Exercise objective: Somewhere below are a line with "6. In Gradle" and a later line with "7. Multi-Project vs.". Output exactly those lines and all lines between them.

#### Given data ####

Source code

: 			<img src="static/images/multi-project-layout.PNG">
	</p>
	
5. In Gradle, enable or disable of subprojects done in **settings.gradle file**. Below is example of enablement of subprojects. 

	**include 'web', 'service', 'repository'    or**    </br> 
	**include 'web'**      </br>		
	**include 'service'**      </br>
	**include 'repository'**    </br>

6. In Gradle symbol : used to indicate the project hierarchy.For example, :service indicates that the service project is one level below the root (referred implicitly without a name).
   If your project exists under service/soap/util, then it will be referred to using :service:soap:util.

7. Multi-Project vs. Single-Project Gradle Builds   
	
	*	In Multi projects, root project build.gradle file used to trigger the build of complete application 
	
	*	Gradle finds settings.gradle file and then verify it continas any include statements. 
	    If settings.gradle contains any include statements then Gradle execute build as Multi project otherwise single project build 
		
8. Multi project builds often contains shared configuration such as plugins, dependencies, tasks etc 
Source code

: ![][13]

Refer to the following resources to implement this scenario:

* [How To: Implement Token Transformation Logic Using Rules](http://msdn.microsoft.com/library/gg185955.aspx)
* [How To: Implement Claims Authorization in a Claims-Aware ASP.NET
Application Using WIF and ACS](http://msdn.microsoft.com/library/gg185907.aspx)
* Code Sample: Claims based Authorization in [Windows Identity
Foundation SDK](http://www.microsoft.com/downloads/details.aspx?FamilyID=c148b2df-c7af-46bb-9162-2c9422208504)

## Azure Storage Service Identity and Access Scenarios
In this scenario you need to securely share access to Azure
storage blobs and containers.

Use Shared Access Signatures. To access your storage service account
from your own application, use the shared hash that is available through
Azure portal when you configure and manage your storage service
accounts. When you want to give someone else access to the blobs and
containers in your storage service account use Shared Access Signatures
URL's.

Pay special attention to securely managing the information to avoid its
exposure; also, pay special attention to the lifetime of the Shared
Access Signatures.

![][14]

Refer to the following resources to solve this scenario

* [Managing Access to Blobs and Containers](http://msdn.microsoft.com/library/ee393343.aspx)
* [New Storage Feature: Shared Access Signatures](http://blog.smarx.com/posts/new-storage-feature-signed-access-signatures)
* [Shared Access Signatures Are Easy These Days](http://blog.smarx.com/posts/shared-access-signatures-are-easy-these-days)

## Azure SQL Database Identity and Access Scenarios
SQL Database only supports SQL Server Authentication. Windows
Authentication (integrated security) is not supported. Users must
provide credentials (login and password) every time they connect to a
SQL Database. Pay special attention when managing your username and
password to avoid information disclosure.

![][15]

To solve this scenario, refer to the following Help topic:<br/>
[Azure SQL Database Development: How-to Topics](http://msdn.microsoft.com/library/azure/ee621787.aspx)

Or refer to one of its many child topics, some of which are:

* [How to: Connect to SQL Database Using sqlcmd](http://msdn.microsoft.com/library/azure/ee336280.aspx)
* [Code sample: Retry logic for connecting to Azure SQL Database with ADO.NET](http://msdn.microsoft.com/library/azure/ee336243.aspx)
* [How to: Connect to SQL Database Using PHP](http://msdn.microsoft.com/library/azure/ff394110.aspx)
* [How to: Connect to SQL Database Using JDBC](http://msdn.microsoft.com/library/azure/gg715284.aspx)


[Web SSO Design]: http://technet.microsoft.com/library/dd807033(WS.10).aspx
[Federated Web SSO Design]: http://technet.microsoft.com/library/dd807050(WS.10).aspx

####

Reply to the task:
6. In Gradle symbol : used to indicate the project hierarchy.For example, :service indicates that the service project is one level below the root (referred implicitly without a name).
   If your project exists under service/soap/util, then it will be referred to using :service:soap:util.

7. Multi-Project vs. Single-Project Gradle Builds   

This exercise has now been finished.